*ページ本文*:
平らな深み、緩やかな時間

134.持田季未子の語るモネ

今回ははじめに、私の友人が最近、私に教えてくれたことについて、少しだけ書いておきます。
私の友人の英語の先生から、ピーター・バラカン(Peter Barakan 1951 - )が案内役を務める『Tokyo Midtown presents The Lifestyle MUSEUM』の10月23日の放送で鳥飼玖美子(1946 - )が出演しているよ、とメールで連絡してくれました。鳥飼玖美子は現在の英語教育の迷走ぶりに警鐘を鳴らしている人ですが、今回も大学入試共通テストの英語の民間テスト利用に関することを中心に、当たり前だと思われる批判を明快に語っていました。
その中で、いま話題の学術会議がこの件について提言を行っていて、その内容を公式ホームページで誰でも見ることが出来るのだと言っていました。試しにネットで検索してみると、学術会議はこの件以外でも、さまざまな提言を行っていることがわかりました。とくに教育に関しても、先日ここでも話題にした高校の国語教育のことなど、問題点の指摘から今後の取るべき対応まで、理論的に整理された(学術会議だから当たり前か?)提言を行っています。学術会議の学者は基本的に無給であり、会議のための出張費も持ち出しになることがあると聞いています。せっかくそんな思いをしてまとめた提言ですから、もっと予算をかけて世間に知らしめる努力をすべきだと思います。現在の学術会議のあり方の検討が、そんな方向に向かうことを祈っています。
さて、その大学入試共通テストの英語・民間テスト利用ですが、高校の現場にいると私のような専門外の教員でも無茶ぶりが過ぎるとハナから感じていましたが、それを学術会議は次のように書いています。

(3)民間試験を大学入学共通テストの枠組みで実施する上での問題点
①学習指導要領と整合しない試験を共通テストに用いることになる。
②経済的負担が大きく、受験機会の公平性に欠け、地域格差・経済格差を助長する。
また、障害のある受験生に対する配慮にも不十分な点がある。
③出題・採点の質および公正性の保証が民間事業者任せであり、実態が不明である。
④目的も実施方法も異なる試験の点数を公平に比較することはできない。
⑤機密保持や不測の事態への対応が民間事業者任せになっている。
(『大学入試における英語試験のあり方についての提言』2020.8.18日本学術会議)

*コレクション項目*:
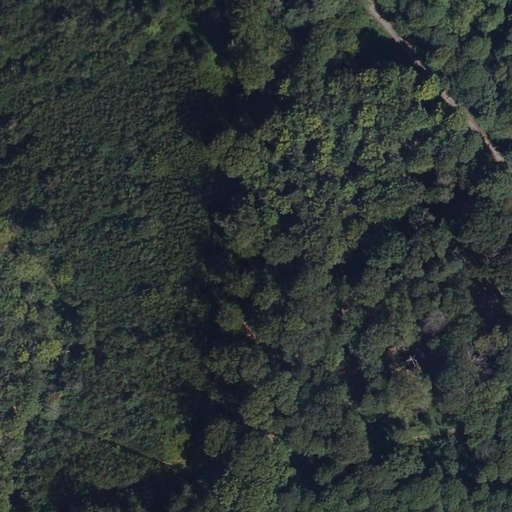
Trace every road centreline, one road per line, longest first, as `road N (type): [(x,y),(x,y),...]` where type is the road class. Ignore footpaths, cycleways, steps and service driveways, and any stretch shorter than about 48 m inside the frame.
road 1 (unknown): [(511,421),(0,510)]
road 2 (track): [(0,209),(92,337),(207,475)]
road 3 (track): [(511,174),(366,0)]
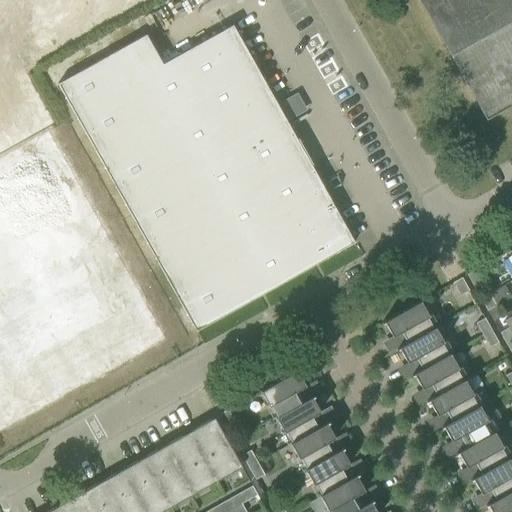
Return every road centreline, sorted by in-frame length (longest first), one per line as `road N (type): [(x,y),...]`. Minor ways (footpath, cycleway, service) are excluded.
road 1 (residential): [(315,307),(0,485)]
road 2 (unclassified): [(453,229),(323,0)]
road 3 (residential): [(315,307),(430,511)]
road 4 (residential): [(453,229),(315,307)]
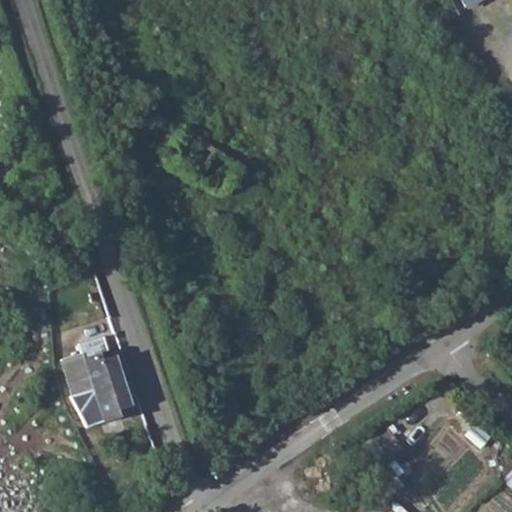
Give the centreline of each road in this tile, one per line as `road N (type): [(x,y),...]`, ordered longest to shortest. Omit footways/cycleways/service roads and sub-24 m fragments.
road 1 (residential): [(27,0),(187,511)]
road 2 (residential): [(439,350),(201,511)]
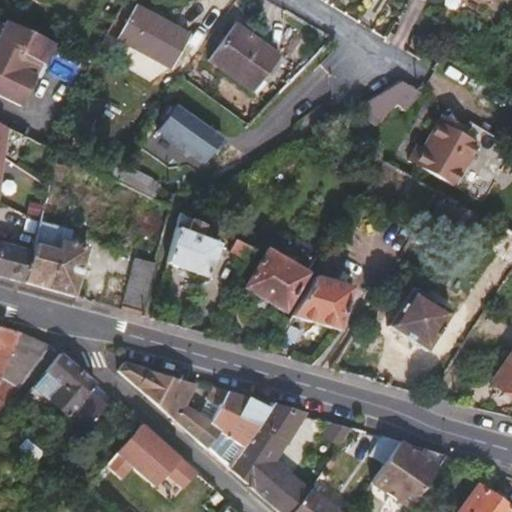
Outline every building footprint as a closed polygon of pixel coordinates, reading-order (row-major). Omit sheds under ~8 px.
[(135,6),(118,37),(172,67),(189,36),(135,6)] [(0,96),(22,107),(36,76),(15,66),(20,54),(42,64),(44,65),(55,44),(6,20),(1,29),(0,32),(0,43),(3,45),(0,50),(0,96)] [(235,22),(207,60),(252,93),(280,55),(235,22)] [(172,67),(118,37),(117,49),(162,74),(172,67)] [(15,66),(36,76),(42,64),(20,54),(15,66)] [(401,79),(355,107),(375,126),(397,102),(400,104),(414,88),(401,79)] [(176,105),(156,131),(203,165),(222,139),(176,105)] [(444,116),(440,123),(438,121),(424,148),(418,145),(408,162),(454,186),(477,143),(463,135),(467,128),(444,116)] [(65,166),(53,163),(49,179),(62,182),(65,166)] [(108,178),(152,199),(159,186),(150,178),(119,163),(108,178)] [(180,214),(165,264),(206,278),(219,243),(212,241),(216,230),(201,222),(180,212),(180,214)] [(204,215),(201,222),(216,230),(226,235),(230,227),(204,215)] [(31,252),(22,281),(73,296),(86,248),(60,241),(63,229),(39,223),(31,252)] [(511,233),(499,226),(491,240),(505,249),(498,260),(511,268),(511,233)] [(234,239),(215,277),(233,288),(254,249),(234,239)] [(0,275),(6,277),(22,281),(31,252),(0,243),(0,275)] [(283,312),(306,273),(265,249),(242,288),(283,312)] [(133,258),(119,309),(140,316),(155,263),(133,258)] [(323,263),(291,315),(338,330),(351,288),(322,279),(330,267),(323,263)] [(411,288),(387,326),(427,351),(451,313),(411,288)] [(0,411),(17,390),(0,380),(0,372),(17,332),(0,326),(0,411)] [(52,346),(47,342),(30,336),(17,332),(0,372),(0,380),(17,390),(52,346)] [(105,392),(60,352),(44,371),(61,387),(56,392),(49,400),(70,418),(71,416),(87,429),(106,406),(99,400),(105,392)] [(511,352),(492,382),(511,396),(511,352)] [(195,384),(124,362),(118,371),(149,399),(175,422),(201,444),(211,425),(209,424),(200,418),(183,407),(195,384)] [(49,400),(56,392),(45,383),(39,391),(49,400)] [(214,389),(208,399),(210,400),(219,405),(209,424),(211,425),(218,429),(204,447),(206,449),(216,436),(230,445),(219,460),(224,464),(230,469),(272,404),(214,389)] [(219,405),(210,400),(200,418),(209,424),(219,405)] [(303,413),(272,404),(230,469),(280,511),(292,511),(309,490),(273,460),(303,413)] [(351,427),(331,421),(323,435),(339,445),(351,427)] [(211,425),(201,444),(204,447),(218,429),(211,425)] [(174,503),(199,475),(145,427),(109,467),(125,481),(135,469),(174,503)] [(216,436),(206,449),(219,460),(230,445),(216,436)] [(398,441),(381,436),(369,455),(383,464),(398,441)] [(409,506),(437,465),(445,455),(398,441),(383,464),(371,483),(409,506)] [(309,490),(292,511),(342,511),(339,509),(347,498),(320,478),(311,488),(310,488),(309,490)] [(367,490),(403,511),(404,511),(409,506),(371,483),(367,490)] [(511,511),(477,486),(457,511),(511,511)]
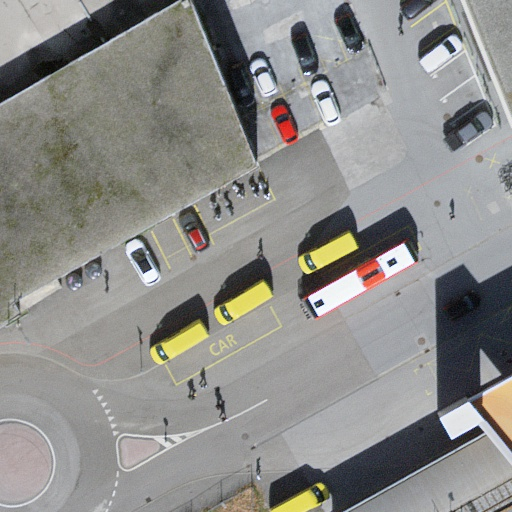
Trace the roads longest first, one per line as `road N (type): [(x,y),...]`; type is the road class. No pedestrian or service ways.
road 1 (residential): [(10,462),(110,501),(222,440),(319,371)]
road 2 (residential): [(319,371),(211,401),(108,409),(10,462)]
road 3 (residential): [(511,262),(319,371)]
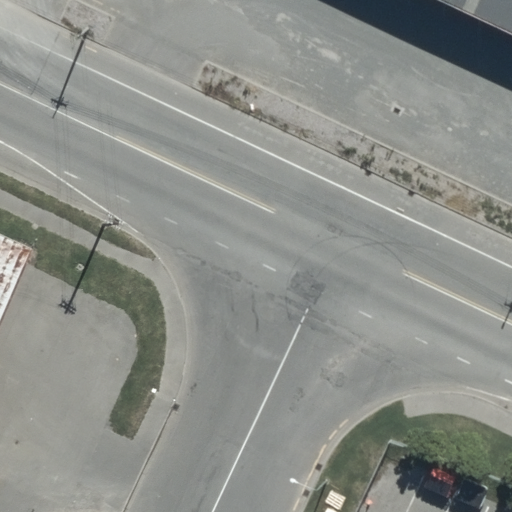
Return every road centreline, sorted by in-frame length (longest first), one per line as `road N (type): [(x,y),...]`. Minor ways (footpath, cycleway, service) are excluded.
road 1 (tertiary): [(0,82),(339,243)]
road 2 (unclassified): [(339,243),(211,511)]
road 3 (tertiary): [(339,243),(511,324)]
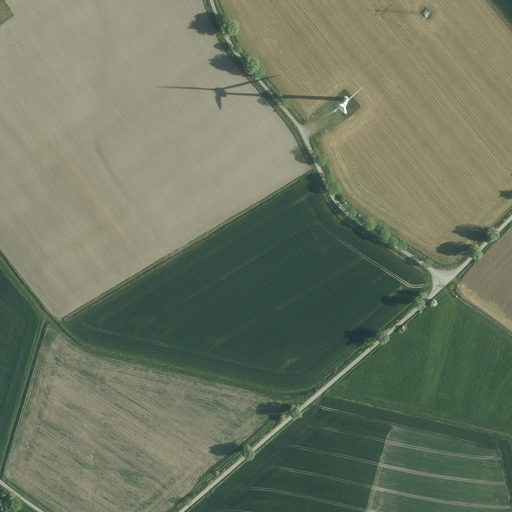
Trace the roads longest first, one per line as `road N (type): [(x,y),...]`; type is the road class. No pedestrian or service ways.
road 1 (unclassified): [(444,284),(358,226),(292,115),(249,72),(207,0)]
road 2 (unclassified): [(186,511),(444,284)]
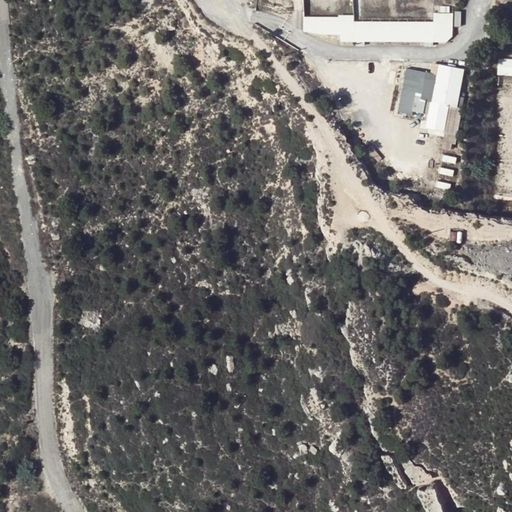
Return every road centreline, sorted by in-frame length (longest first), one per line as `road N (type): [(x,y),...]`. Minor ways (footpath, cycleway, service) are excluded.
road 1 (unclassified): [(0,7),(49,458),(75,511)]
road 2 (track): [(511,304),(434,275),(407,256),(370,207),(332,131),(221,0)]
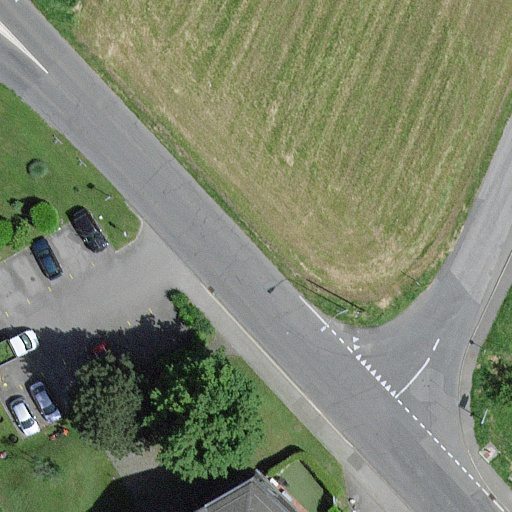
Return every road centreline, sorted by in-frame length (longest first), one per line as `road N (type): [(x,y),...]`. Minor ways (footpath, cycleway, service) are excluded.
road 1 (tertiary): [(376,416),(79,104)]
road 2 (tertiary): [(376,416),(433,346),(511,168)]
road 3 (tertiary): [(465,511),(376,416)]
road 4 (tertiary): [(79,104),(45,43),(3,0)]
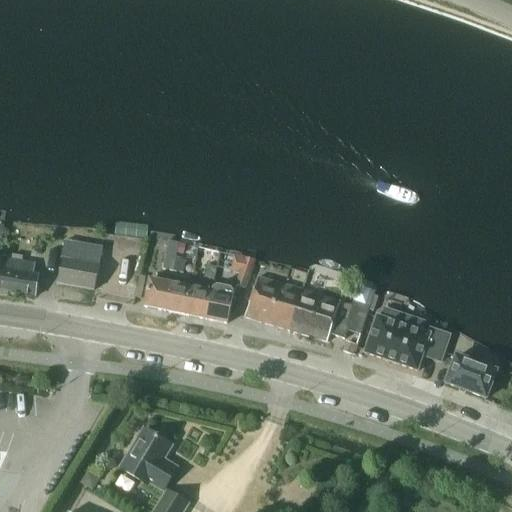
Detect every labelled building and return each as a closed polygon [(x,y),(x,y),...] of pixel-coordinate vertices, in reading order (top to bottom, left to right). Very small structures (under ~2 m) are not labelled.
[(66,243),(57,285),(94,291),(102,249),(66,243)] [(162,270),(173,273),(176,259),(178,251),(167,249),(165,257),(162,270)] [(0,258),(0,292),(35,298),(39,277),(33,275),(35,264),(22,262),(22,258),(13,256),(12,261),(0,258)] [(176,259),(173,273),(182,275),(186,262),(176,259)] [(245,260),(236,287),(245,290),(255,262),(245,260)] [(206,267),(203,279),(214,281),(216,269),(206,267)] [(144,308),(165,313),(172,278),(172,279),(172,278),(158,275),(156,283),(149,281),(144,308)] [(165,313),(185,317),(192,283),(172,279),(172,278),(165,313)] [(244,318),(289,332),(303,292),(258,279),(244,318)] [(185,317),(206,321),(213,287),(192,283),(185,317)] [(213,287),(206,321),(227,325),(233,298),(234,291),(213,287)] [(303,292),(289,332),(327,343),(329,335),(341,339),(344,340),(347,331),(361,335),(373,299),(367,297),(364,305),(354,302),(352,307),(340,303),(303,292)] [(379,318),(377,318),(376,320),(365,353),(364,353),(364,355),(366,356),(366,355),(415,372),(417,373),(418,371),(422,358),(440,364),(449,337),(430,331),(428,336),(420,333),(423,324),(406,318),(403,327),(378,319),(379,318)] [(347,344),(344,354),(352,357),(355,347),(347,344)] [(496,373),(456,358),(445,385),(486,400),(496,373)] [(120,470),(147,486),(149,484),(163,492),(176,469),(175,469),(173,473),(160,465),(171,447),(144,430),(120,470)] [(167,493),(155,511),(183,511),(187,505),(167,493)]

*課題*: ページ本文では、学術会議の学者の報酬や出張費についてどのように書かれていますか。

*回答*: 学術会議の学者は基本的に無給で、会議のための出張費も持ち出しになることがあると書かれています。